Effects of task and EEG-based reference signal on performance of on-line ocular artifact removal from real EEG

The effects of two factors on the performance of online ocular artifact (OA) removal methods on real electroencephalogram (EEG) data are evaluated. A new metric is proposed that captures both the amount of artifact removed and the likelihood that a given method would distort the underlying EEG. The metric is then used to measure the performance of an existing on-line OA removal algorithm during periods of (i) eye movements and blinks (EM), (ii) a motor related potential (MRP), and (iii) neither EM nor MRP. The results show that the performance of the algorithm is significantly (p ≪ .05) affected by both EM and MRP. Also, the algorithm - like many others - requires a reference electro-oculogram (EOG) signal, yet for certain applications (e.g., a brain computer interface or BCI) it is preferable or necessary to avoid attaching electrodes around the eyes. Thus, the new metric is also used to investigate the effects of using 3 frontal EEG channels as the reference signal instead of EOG. The results show that replacing the EOG with the selected 3 EEG channels does not significantly (p ≪ .05) affect the performance of the algorithm, making it a viable option for online applications where the use of EOG is not suitable (e.g., BCI).
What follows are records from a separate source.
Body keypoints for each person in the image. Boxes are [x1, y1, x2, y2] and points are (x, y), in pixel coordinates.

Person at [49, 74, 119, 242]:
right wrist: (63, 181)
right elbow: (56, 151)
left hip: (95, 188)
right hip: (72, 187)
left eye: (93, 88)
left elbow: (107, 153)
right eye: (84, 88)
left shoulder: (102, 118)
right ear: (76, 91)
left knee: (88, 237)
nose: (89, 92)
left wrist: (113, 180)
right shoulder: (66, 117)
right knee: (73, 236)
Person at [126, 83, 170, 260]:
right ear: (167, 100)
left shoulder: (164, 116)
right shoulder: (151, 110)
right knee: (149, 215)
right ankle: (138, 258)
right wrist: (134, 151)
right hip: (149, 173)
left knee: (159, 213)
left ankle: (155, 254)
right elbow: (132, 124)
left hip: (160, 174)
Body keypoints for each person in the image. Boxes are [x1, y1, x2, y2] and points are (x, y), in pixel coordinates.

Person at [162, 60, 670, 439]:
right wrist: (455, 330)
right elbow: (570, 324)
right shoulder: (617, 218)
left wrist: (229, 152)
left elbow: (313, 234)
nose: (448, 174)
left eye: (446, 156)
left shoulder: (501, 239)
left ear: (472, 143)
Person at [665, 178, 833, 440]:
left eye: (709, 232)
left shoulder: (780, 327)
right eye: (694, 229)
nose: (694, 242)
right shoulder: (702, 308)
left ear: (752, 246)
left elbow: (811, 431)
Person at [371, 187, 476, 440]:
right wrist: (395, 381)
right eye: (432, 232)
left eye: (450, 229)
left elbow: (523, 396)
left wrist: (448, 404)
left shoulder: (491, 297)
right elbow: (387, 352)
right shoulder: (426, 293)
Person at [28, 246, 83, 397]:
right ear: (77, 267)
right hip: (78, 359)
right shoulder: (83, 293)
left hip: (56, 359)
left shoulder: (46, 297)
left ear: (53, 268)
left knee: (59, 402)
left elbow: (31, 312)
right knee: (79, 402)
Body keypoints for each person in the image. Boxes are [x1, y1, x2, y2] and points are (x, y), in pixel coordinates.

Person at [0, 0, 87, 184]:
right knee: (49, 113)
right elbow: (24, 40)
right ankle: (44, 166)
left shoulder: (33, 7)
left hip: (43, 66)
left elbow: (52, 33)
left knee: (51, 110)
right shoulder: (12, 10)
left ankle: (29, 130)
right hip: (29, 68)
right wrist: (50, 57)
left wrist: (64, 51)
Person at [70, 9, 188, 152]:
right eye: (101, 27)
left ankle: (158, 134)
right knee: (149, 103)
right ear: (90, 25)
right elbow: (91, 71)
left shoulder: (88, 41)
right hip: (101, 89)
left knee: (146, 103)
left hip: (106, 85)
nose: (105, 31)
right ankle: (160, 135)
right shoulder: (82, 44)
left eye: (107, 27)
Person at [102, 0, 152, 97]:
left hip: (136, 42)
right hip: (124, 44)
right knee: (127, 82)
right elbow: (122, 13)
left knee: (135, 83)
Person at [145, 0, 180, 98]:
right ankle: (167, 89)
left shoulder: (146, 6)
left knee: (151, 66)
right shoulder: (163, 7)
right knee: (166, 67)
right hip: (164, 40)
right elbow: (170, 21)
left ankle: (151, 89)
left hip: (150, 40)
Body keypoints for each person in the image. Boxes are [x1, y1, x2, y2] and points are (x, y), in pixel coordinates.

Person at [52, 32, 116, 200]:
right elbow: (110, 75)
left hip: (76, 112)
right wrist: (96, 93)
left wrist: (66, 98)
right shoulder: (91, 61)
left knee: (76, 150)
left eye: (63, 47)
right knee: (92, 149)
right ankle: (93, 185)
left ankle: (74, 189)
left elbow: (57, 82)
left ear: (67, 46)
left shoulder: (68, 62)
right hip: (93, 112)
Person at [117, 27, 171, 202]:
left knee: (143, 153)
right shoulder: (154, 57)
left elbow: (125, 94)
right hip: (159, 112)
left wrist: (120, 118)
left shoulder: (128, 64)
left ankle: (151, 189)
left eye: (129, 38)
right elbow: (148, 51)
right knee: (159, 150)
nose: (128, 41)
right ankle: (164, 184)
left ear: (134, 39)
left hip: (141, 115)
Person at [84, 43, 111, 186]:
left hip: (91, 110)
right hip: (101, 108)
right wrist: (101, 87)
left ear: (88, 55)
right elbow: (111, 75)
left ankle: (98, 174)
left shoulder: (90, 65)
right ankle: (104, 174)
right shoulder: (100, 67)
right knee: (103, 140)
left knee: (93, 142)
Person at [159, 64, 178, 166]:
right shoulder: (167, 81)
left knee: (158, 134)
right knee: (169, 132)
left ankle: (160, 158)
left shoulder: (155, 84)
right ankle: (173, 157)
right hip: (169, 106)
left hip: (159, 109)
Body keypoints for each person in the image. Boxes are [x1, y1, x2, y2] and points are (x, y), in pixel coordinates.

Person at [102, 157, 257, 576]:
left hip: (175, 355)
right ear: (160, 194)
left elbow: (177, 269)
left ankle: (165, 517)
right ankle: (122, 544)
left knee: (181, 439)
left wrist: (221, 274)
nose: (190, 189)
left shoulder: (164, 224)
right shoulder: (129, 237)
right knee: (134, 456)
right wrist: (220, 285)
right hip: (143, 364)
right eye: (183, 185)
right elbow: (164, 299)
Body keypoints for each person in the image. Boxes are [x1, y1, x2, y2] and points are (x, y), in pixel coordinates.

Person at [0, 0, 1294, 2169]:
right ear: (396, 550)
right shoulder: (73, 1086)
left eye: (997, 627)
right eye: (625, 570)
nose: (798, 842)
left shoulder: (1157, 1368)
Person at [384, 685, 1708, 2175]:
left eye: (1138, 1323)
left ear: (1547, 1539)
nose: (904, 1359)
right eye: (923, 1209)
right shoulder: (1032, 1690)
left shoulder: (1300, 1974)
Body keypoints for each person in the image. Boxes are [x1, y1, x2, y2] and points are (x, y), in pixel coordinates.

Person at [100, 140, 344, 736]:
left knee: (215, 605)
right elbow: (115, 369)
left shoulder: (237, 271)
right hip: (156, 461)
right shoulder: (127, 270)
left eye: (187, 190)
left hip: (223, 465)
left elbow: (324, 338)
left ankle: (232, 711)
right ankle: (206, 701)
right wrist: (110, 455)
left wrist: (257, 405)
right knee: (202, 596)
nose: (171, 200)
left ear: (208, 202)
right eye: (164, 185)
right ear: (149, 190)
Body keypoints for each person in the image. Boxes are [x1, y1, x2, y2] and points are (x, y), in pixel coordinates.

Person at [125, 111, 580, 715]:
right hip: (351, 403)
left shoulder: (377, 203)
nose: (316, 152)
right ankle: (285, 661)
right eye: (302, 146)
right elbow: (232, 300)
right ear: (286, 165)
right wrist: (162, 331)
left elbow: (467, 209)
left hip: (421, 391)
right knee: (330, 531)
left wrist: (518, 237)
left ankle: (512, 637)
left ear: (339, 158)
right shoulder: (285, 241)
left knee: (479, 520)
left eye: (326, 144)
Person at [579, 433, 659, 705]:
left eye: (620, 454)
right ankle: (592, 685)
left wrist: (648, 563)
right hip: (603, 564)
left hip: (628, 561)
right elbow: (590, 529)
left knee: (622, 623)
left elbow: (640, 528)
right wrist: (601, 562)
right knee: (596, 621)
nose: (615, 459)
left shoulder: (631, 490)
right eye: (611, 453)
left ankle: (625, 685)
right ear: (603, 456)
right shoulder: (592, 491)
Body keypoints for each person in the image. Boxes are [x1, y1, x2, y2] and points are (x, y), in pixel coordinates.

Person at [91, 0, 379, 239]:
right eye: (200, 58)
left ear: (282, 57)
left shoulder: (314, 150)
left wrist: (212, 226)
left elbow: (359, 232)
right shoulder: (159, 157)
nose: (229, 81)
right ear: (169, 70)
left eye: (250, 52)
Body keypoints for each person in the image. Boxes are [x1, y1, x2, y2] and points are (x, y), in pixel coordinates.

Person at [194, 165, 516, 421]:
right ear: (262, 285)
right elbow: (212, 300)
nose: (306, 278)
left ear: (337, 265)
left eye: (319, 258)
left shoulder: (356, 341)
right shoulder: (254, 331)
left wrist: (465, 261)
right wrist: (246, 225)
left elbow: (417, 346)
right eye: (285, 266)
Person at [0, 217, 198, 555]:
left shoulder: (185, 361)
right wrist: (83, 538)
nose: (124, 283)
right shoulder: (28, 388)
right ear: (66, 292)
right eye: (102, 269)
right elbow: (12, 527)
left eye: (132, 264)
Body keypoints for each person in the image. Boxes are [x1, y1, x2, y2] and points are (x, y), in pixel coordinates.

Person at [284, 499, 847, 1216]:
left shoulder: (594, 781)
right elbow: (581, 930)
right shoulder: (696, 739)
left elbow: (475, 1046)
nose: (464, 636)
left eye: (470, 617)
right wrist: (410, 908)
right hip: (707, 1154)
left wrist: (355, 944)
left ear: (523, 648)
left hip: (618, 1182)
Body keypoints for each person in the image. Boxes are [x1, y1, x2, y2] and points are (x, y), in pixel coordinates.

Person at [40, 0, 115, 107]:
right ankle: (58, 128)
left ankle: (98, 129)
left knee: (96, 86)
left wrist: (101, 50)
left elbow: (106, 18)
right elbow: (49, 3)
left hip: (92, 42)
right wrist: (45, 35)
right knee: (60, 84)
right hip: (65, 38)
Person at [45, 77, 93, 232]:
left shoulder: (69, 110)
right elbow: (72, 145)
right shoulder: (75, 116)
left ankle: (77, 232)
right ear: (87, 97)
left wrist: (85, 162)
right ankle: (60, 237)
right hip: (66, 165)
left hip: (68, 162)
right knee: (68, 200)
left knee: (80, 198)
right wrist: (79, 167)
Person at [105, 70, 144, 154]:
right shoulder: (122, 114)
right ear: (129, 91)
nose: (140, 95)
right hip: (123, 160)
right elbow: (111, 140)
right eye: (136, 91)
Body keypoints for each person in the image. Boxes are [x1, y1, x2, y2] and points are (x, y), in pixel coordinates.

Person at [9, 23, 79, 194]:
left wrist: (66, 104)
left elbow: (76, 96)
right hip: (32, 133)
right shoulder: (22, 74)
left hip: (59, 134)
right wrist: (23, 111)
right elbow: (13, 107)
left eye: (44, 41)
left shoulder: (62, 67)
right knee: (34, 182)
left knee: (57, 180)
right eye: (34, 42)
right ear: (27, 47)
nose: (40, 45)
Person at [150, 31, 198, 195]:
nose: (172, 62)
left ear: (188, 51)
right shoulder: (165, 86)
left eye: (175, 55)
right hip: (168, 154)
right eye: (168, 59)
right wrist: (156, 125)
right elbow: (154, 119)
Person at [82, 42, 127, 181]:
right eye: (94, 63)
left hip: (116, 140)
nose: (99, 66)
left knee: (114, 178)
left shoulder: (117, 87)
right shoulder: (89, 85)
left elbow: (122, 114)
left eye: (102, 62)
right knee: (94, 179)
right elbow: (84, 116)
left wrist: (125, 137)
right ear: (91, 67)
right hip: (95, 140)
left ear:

Online removal of eye movement and blink artifacts from EEG signals without EOG

In this thesis, two novel methods are presented for online removal of ocular artifacts (OA) from EEG without the need for EOG electrodes attached to the face. Both methods are fully automated and can remove the effects of both eye movements and blinks. The first method employs a high speed eye tracker and three frontal EEG electrodes as a reference to any nonlinear adaptive filter to remove OAs without any calibration. For the filters considered, at some frontal electrodes, using the eye tracker-based reference was shown to significantly (p < .05) improve the ability to remove OAs over using either EOG or only frontal EEG as a reference. Using an eye tracker provides the means for recording point-of-gaze and blink dynamics simultaneously with EEG, which is often desired or required in clinical studies and a variety of human computer interface applications. The second method uses a biophysical model of the head and movement of the eyes to remove OAs. It only requires a short once-per-subject calibration and does not require subject-specific MRI. It was compared to four existing methods, and was shown to perform consistently over a variety of tasks. In removing both saccades and blinks, it removed more than 4 times as much OA as the other methods. In terms of distortion, it was the only method that never removed more power than was present in the original EEG. To carry out the above studies, several related original investigations and developments were needed. These included a novel algorithm to extract the blink time course from eye tracker images, a new measure of OA removal distortion, a high speed eye tracker recording system, a study to determine whether frontal EEG could be used to replace EOG for OA removal and studies of the frequency content of blinks, the effects of an electromagnetic sensor on EEG, and the effects of varying mental states on OA removal methods. In summary this thesis has helped pave the way towards a real-time EEG-based human interface that is free of OAs and does not require EOG electrodes in its operation.